Journal Entry 11 by bookguide at Wijchen, Gelderland Netherlands on Sunday, November 28, 2010
This is one of those stories rarely told about the period preceding WWII; the everyday difficulties of a Jewish family who left Germany before Hitler came to power. Anna and Max's parents shielded them from the fear of what they suspected was going to happen, so even the fact that their famous journalist father felt that he was in danger so that the whole family had to leave, did not make them truly scared. They knew that it was important that they didn't tell anybody that their father had already gone to Switzerland, but there was no terror when they left themselves, although their mother was obviously nervous. The time in Switzerland was more or less idyllic, but the family had to move on to Paris so that Papa could earn a living.The strength of the book is not so much that it reveals much about WWII, but that it tells the feelings of a young girl who had to adjust to life in a strange country and learn a new language; it is the refugee or expat experience, rather than the Jewish experience, and it is brought down to the level at which a child experiences it. As in 'The Diary of Anne Frank', we hear about the daily irritations, the problems of a family living in reduced circumstances; the mother who had to learn how to cook and keep house, the impractical father who didn't understand, the children who were outgrowing their clothes, all against the background of the Depression. Yet the family adapted and was happy nevertheless, and only in the fact that they had to flee their country at all is a hint of what was happening to the Jews, apart from a few isolated incidents, such as the tale of the famous man in the kennel and Onkel Julius, but this is all told at one remove, remote from their own lives.

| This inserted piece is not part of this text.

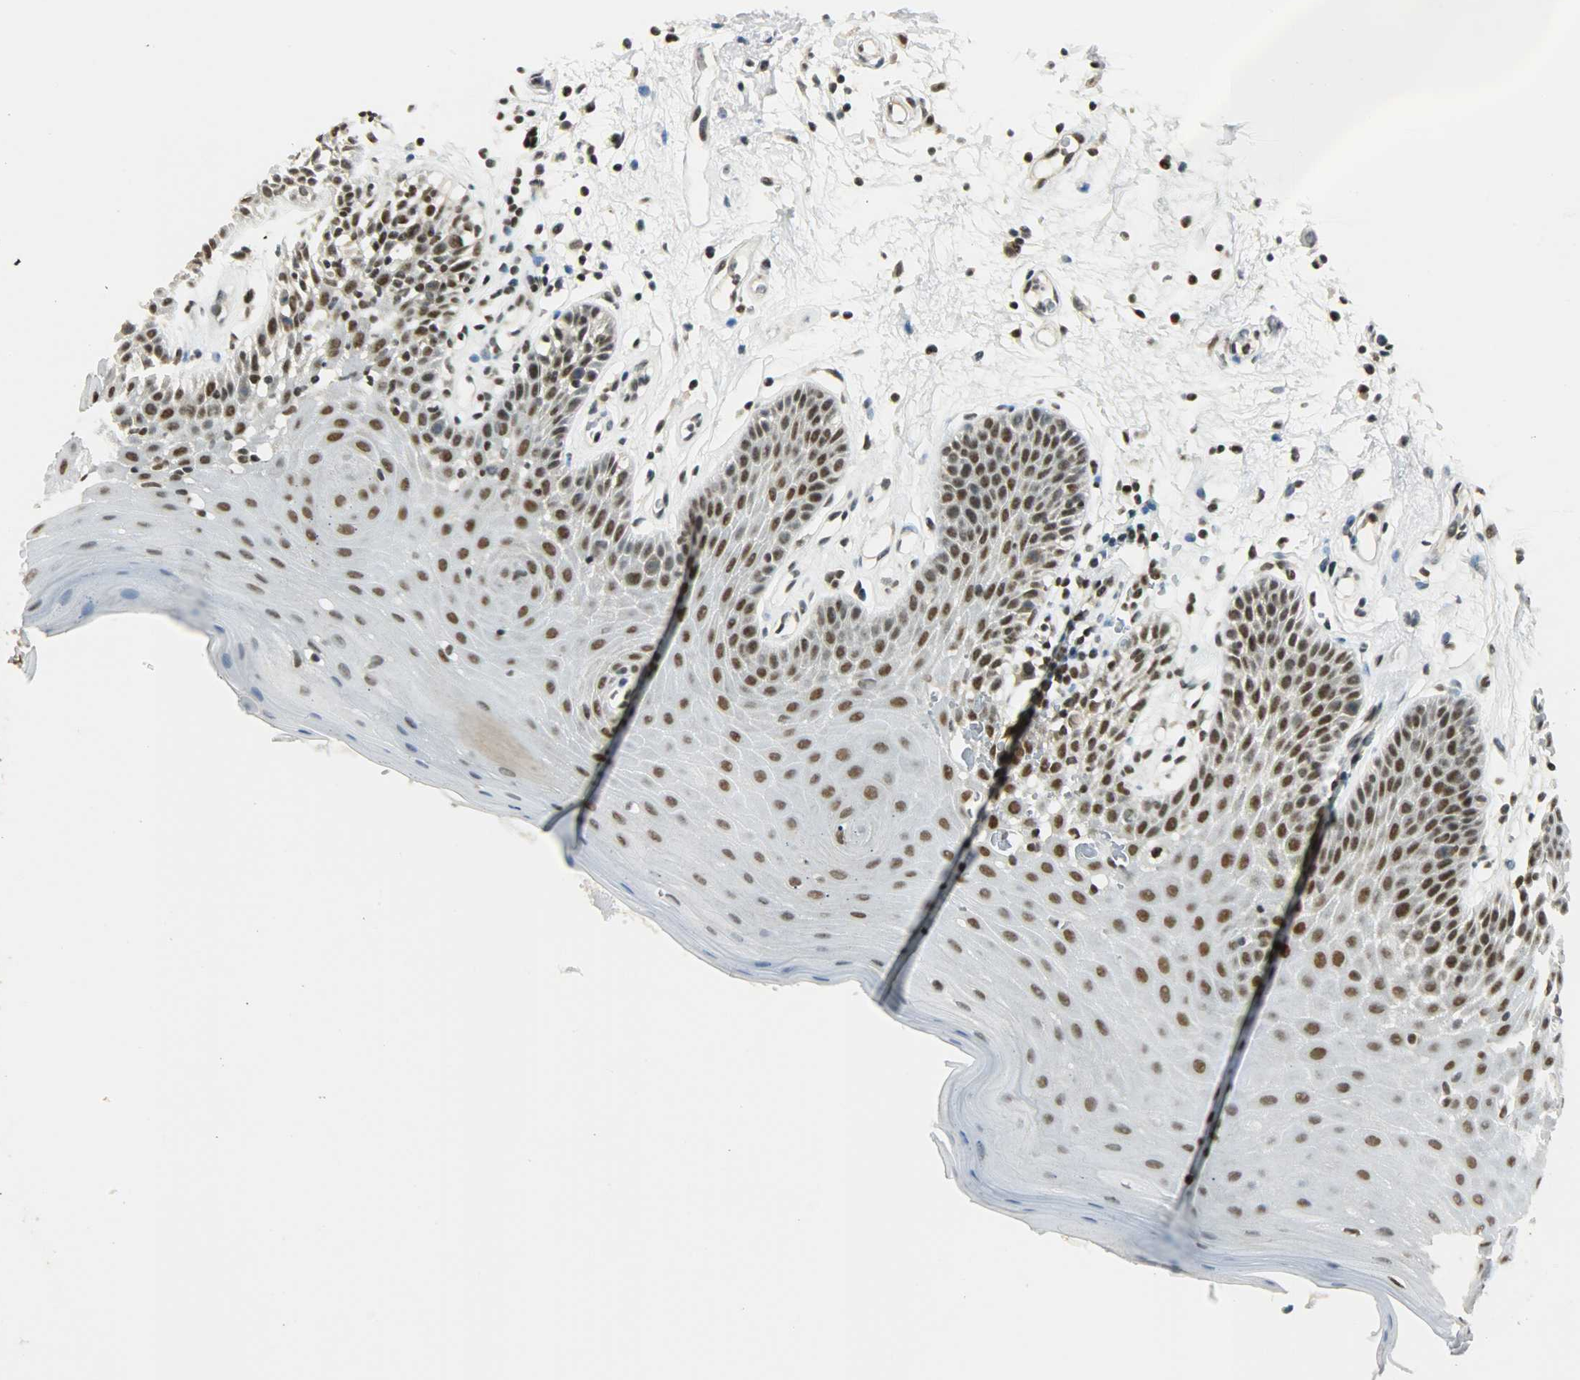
{"staining": {"intensity": "strong", "quantity": ">75%", "location": "nuclear"}, "tissue": "oral mucosa", "cell_type": "Squamous epithelial cells", "image_type": "normal", "snomed": [{"axis": "morphology", "description": "Normal tissue, NOS"}, {"axis": "morphology", "description": "Squamous cell carcinoma, NOS"}, {"axis": "topography", "description": "Skeletal muscle"}, {"axis": "topography", "description": "Oral tissue"}, {"axis": "topography", "description": "Head-Neck"}], "caption": "IHC image of unremarkable human oral mucosa stained for a protein (brown), which exhibits high levels of strong nuclear staining in approximately >75% of squamous epithelial cells.", "gene": "SUGP1", "patient": {"sex": "male", "age": 71}}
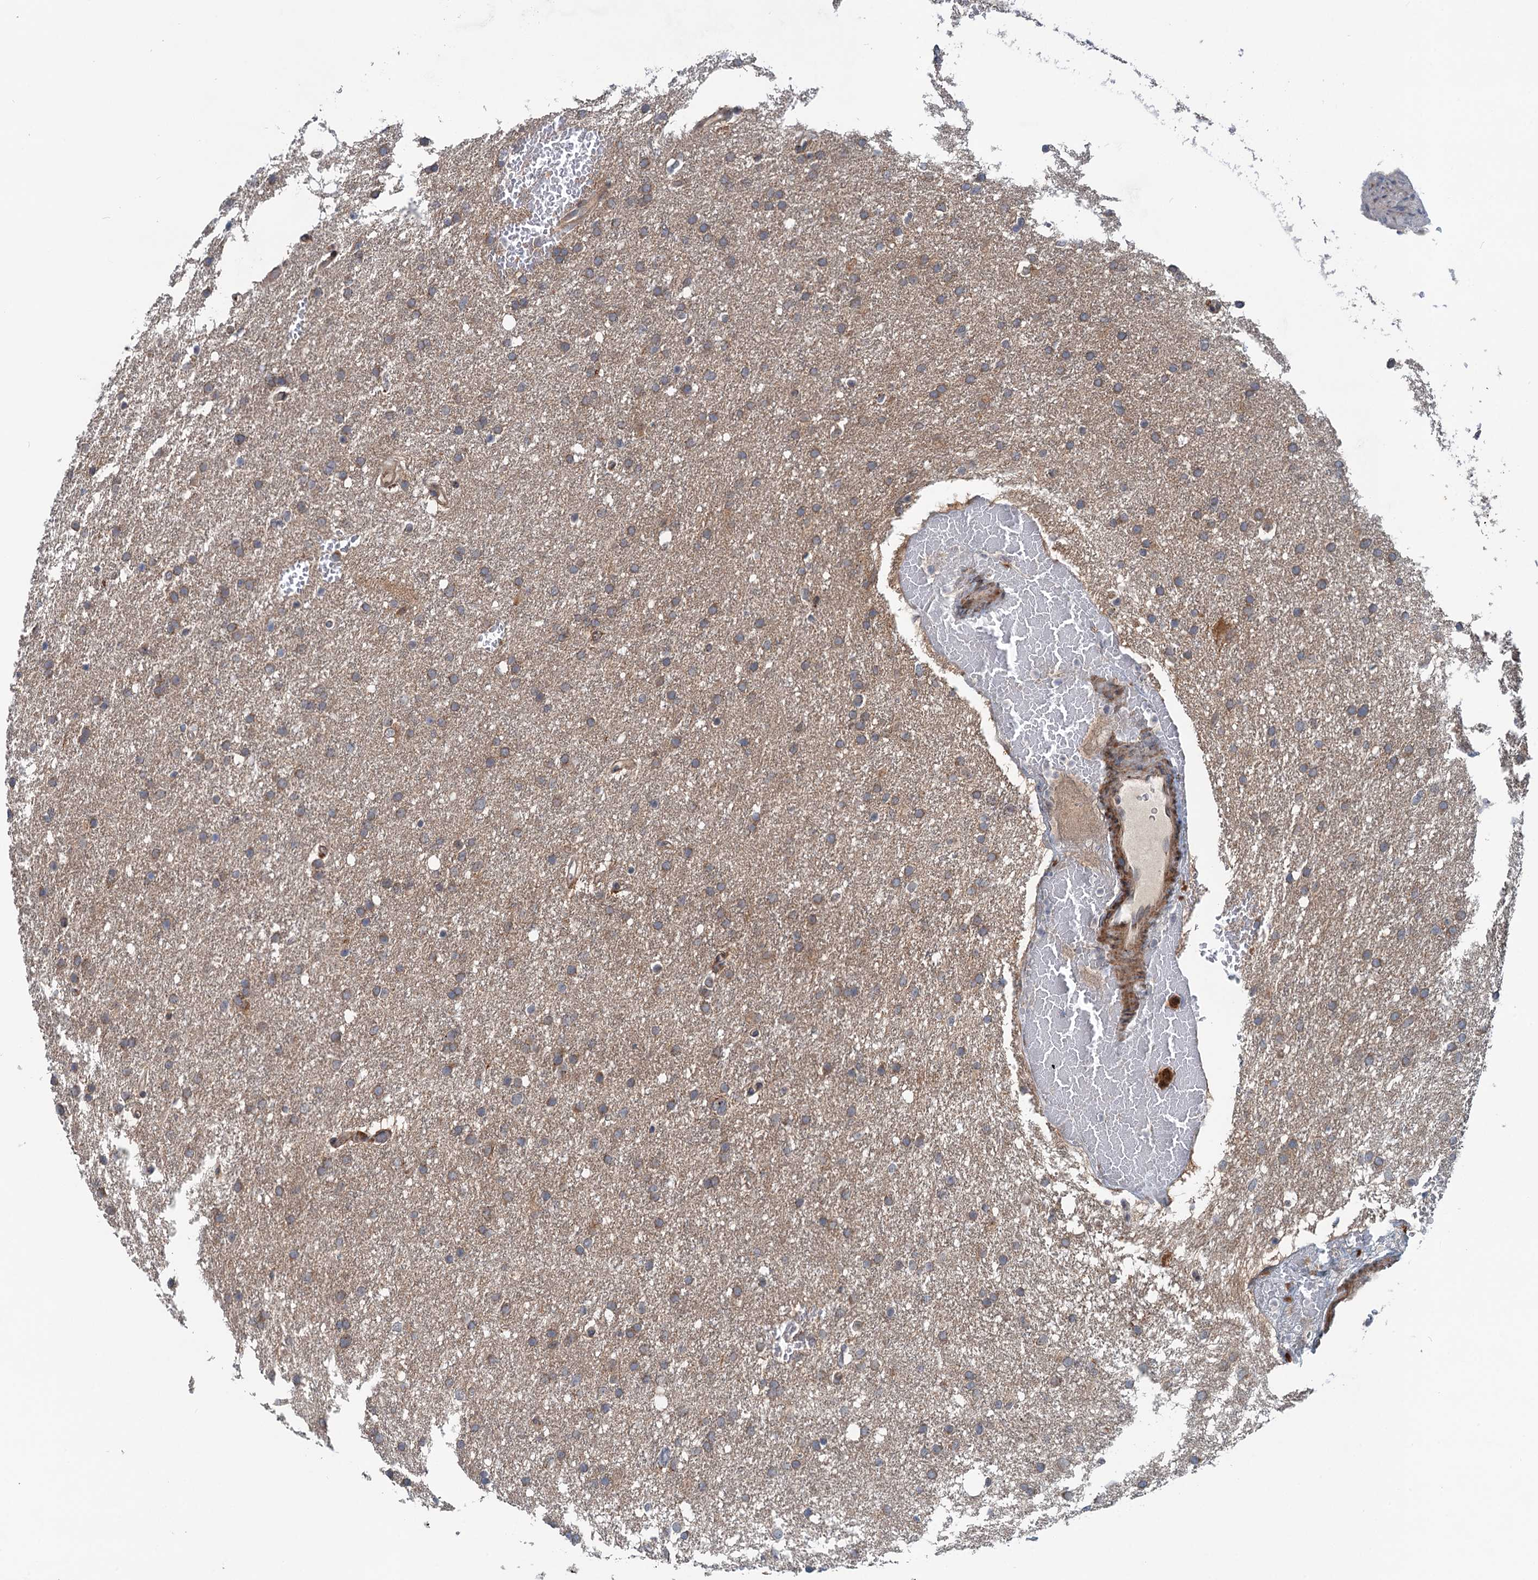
{"staining": {"intensity": "weak", "quantity": ">75%", "location": "cytoplasmic/membranous"}, "tissue": "glioma", "cell_type": "Tumor cells", "image_type": "cancer", "snomed": [{"axis": "morphology", "description": "Glioma, malignant, High grade"}, {"axis": "topography", "description": "Cerebral cortex"}], "caption": "High-magnification brightfield microscopy of high-grade glioma (malignant) stained with DAB (brown) and counterstained with hematoxylin (blue). tumor cells exhibit weak cytoplasmic/membranous positivity is identified in about>75% of cells.", "gene": "DYNC2I2", "patient": {"sex": "female", "age": 36}}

This is a very interesting book, and told in a way which would appeal to children around the time they go to senior school. It gives a good picture of the "make do and mend" way of life which their grandparents grew up in, and which now only seems to be led by people who are seriously interested in recycling. Children nowadays wouldn't believe that most children in those days would not have had many clothes, and that they would be patched and mended when necessary. Food also seems to be an obsession in Judith Kerr's books, probably due to the rationing she experienced as she was growing up. In this book, food is often described, and in 'The Tiger Who Came to Tea', a tiger visits and eats and drinks everything so that the family has to go out for dinner at a café, an occurence which would have been rare in the 1970s when both books were written. I would imagine that those of us who grew up in the '70s and '80s would find it easier to imagine than today's children who have grown up in a much more affluent society, and to whom the 1930s seem like ancient history. All the more reason, then, to give them easily accessible stories such as this one to bring the period alive.

I am hoping that my 10-year-old daughter can be persuaded to let me read it to her, as she took one look at the cover illustration (a serious-looking dark-haired girl clutching a pink rabbit, in her coat, hat and scarf, standing next to a suitcase, and in the background a large swastica), and decided it wasn't for her age-group, used as she is to bright colours and frivolous subjects. I wonder what the latest cover looks like, as I am pretty sure that other children would also be put off by such an illustration.